Acapulco, Guerrero. Entre las carencias, la incertidumbre y la perseverancia, se encuentran las viudas y las esposas de los presos del Consejo de Ejidos y Comunidades Opositoras a la Presa la Parota (Cecop) que son juzgados a partir de este 3 de junio, después de 1 año y 5 meses de prisión, tras el enfrentamiento en la madrugada del 7 de enero de 2018 en la Concepción, área rural de Acapulco. Un proceso irregular, atravesado de intereses políticos y económicos.
“Ese día, cuando lo agarraron, todo se dañó. Nomás un tambo de tomate fueron a traer, pero todo lo demás se dañó… Se pudrió el tomate, el chile, los frijoles, los quelites. Todo quedó. Ya no dio ganas de ir a traerlo”, cuenta Hermia, esposa de José Elacio Martínez, uno de los 25 presos del Cecop y cuñada Eusebio Elacio Martínez, quien fue asesinado en el enfrentamiento que tuvo lugar en la madrugada del 7 de enero de 2018 en la Concepción, comunidad rural de Acapulco, Guerrero, México.
Sentada en las escaleras de una casa en la que conversamos, entre el calor húmedo de la costa y el humo de los coches, Hermia refiere, con la respiración a ratos entrecortada, las dificultades por las que pasa su familia y la de su concuñada María Luisa, viuda de Eusebio Elacio.
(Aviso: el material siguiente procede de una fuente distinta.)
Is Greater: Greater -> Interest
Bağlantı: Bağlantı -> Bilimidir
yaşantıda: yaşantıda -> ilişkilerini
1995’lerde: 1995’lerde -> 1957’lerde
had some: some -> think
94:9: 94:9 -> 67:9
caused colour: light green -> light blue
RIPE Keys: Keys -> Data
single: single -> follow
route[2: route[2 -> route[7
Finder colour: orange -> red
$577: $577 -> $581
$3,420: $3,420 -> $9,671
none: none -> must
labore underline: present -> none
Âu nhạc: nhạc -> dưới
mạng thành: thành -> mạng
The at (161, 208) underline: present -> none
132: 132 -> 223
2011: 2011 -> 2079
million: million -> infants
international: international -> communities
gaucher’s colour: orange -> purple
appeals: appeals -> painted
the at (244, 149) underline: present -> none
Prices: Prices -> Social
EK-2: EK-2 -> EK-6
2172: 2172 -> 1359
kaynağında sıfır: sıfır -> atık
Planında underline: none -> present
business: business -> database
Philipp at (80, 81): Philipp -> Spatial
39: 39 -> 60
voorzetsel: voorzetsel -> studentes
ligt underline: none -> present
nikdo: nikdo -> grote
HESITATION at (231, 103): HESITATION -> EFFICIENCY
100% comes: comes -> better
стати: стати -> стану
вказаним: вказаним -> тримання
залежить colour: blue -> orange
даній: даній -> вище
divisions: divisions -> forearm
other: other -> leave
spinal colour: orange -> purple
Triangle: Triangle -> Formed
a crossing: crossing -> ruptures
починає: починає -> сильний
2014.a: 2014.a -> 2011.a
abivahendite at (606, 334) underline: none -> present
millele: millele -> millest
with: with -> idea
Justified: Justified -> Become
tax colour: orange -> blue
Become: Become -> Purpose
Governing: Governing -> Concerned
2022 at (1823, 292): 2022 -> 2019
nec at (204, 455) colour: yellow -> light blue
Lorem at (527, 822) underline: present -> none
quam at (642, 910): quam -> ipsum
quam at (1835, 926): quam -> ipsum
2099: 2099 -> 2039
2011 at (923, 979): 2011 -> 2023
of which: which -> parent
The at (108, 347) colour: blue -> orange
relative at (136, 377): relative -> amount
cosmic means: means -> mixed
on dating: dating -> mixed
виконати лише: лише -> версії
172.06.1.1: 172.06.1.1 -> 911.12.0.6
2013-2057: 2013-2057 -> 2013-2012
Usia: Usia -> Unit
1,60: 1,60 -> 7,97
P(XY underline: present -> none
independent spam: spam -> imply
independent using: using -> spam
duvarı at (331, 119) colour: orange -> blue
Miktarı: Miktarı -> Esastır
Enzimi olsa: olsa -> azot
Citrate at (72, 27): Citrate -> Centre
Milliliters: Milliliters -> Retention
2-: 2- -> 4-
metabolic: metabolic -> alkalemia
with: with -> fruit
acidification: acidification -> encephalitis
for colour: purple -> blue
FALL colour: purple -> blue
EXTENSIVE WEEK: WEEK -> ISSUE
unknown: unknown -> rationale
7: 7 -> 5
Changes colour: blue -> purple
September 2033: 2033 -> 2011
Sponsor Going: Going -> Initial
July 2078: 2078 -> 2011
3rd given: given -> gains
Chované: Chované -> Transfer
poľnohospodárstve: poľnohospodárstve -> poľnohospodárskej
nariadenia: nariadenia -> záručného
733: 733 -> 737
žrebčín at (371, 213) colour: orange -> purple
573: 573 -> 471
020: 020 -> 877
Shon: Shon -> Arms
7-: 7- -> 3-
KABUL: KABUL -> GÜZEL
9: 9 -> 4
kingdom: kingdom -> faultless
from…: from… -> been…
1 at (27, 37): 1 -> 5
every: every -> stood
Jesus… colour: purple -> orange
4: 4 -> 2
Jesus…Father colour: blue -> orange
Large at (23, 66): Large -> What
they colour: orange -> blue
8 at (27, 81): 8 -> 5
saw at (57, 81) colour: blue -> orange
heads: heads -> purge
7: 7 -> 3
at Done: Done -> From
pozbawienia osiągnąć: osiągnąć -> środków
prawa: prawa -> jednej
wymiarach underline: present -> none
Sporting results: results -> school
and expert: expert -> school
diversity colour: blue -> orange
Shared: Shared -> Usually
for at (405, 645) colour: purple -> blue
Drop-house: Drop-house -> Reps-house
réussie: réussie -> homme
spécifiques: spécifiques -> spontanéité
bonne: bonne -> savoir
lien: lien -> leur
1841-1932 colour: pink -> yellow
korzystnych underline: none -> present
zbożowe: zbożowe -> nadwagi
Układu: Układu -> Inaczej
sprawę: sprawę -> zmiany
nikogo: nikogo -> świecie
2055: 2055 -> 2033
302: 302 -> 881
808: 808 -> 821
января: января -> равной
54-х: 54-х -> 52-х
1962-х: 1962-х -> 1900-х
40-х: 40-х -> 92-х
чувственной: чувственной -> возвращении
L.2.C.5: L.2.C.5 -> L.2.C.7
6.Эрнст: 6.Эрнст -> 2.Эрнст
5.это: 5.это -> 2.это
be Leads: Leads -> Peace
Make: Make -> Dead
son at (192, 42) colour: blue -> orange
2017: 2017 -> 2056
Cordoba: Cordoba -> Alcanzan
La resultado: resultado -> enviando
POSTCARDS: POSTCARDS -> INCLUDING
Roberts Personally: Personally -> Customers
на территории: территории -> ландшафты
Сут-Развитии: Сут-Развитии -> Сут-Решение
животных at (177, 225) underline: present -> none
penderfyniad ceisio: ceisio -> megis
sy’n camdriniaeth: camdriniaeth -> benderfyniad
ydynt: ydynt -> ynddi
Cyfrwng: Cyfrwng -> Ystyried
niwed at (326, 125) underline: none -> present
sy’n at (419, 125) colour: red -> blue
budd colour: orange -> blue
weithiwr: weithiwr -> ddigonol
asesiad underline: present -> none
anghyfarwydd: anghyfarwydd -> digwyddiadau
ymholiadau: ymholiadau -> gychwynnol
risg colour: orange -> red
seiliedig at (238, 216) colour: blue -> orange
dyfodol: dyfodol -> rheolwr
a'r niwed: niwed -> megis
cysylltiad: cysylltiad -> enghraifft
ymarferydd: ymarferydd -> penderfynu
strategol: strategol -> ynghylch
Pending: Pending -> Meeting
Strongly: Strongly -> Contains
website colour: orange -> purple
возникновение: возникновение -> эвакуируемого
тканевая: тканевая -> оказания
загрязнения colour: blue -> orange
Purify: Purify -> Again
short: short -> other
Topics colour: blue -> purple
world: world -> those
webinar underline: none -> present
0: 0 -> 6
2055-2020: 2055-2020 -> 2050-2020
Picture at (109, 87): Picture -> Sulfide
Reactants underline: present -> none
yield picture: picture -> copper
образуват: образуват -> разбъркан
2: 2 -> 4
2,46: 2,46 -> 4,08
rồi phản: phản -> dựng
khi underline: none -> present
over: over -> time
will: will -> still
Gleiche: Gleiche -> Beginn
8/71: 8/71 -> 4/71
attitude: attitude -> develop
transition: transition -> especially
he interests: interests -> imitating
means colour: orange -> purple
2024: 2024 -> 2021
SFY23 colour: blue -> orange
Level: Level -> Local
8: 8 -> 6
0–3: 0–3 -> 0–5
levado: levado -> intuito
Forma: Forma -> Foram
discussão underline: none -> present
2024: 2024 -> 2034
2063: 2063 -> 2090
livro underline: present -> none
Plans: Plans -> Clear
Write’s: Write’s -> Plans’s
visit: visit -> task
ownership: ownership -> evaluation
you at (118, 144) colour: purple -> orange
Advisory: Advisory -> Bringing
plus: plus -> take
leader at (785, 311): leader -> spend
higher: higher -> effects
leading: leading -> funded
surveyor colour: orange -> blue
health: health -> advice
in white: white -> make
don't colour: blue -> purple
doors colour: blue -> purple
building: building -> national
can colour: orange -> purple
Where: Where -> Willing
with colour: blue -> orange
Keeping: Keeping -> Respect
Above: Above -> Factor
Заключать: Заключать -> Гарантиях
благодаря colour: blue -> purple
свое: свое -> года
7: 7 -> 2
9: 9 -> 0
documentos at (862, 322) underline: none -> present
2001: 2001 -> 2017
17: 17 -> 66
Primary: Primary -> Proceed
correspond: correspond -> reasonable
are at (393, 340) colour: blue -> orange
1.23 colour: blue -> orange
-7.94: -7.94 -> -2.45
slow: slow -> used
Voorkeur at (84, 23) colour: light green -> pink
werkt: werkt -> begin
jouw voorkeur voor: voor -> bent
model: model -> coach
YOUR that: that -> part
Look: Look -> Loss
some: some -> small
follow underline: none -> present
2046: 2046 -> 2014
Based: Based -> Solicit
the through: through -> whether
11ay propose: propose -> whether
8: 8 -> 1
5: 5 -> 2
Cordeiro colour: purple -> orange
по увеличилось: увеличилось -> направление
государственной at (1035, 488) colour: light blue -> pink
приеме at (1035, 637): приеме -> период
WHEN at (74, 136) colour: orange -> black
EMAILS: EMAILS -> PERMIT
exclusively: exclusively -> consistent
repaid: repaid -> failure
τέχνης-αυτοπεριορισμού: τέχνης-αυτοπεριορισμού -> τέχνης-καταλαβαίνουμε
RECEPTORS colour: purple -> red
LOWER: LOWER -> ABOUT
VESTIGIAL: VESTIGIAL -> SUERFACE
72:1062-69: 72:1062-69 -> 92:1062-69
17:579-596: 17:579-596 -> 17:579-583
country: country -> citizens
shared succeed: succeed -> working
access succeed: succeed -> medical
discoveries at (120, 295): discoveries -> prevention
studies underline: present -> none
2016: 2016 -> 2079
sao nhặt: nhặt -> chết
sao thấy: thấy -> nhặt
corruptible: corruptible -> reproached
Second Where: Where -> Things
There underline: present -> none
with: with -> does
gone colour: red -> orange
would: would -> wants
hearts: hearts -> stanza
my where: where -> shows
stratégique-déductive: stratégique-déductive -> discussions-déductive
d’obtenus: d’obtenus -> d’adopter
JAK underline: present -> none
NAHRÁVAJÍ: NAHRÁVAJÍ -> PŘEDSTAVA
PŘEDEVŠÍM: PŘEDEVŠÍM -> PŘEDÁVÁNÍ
Las carencias, el insomnio, la incertidumbre. Ambas son mamás de seis hijos.
—Mamá, ¿y papá, donde está? –le dice una de sus hijas.
—No está –responde.
—Yo ya lo quiero ver.
—Ya mero va a llegar.
—¿Y no hay un jugo, leche, un yogurt?
—No.
En esta situación se encuentra la mayoría de las viudas y esposas de los presos del Cecop que, desde hace casi 1 año y medio de prisión, están en el penal de Las Cruces, de Acapulco, a la espera de la Audiencia que se retrasó al 3 de junio. La fiscalía del estado pide 135 años para cada uno de ellos por cargos de homicidio de seis personas. En cambio, las investigaciones judiciales sobre los que perpetraron las ejecuciones extrajudiciales de miembros del Cecop (dos muertos en enfrentamiento, y tres a manos de entidades policiales) están en blanco.
Es un proceso, refiere Vidulfo Rosales Sierra, abogado del Centro de Derechos Humanos de la Montaña Tlachinollan que acompaña el caso, “viciado desde sus inicios” y que se tiene que analizar a la luz de una estrategia deliberada por parte del Estado, de provocar violencia, dividir, romper el tejido comunitario y desmantelar al movimiento que por 16 años se opuso y acabó descarrilando el proyecto hidroeléctrico La Parota; y así después, “una vez que el Cecop esté debilitado y desarticulada la organización imponer la obra hidroeléctrica”, cuya construcción en el río Papagayo, según informes socioambientales como los presentados en la Asamblea Nacional de Afectados Ambientales, inundaría más de 14 mil hectáreas, 13 poblados y desplazaría a unas 20 mil personas.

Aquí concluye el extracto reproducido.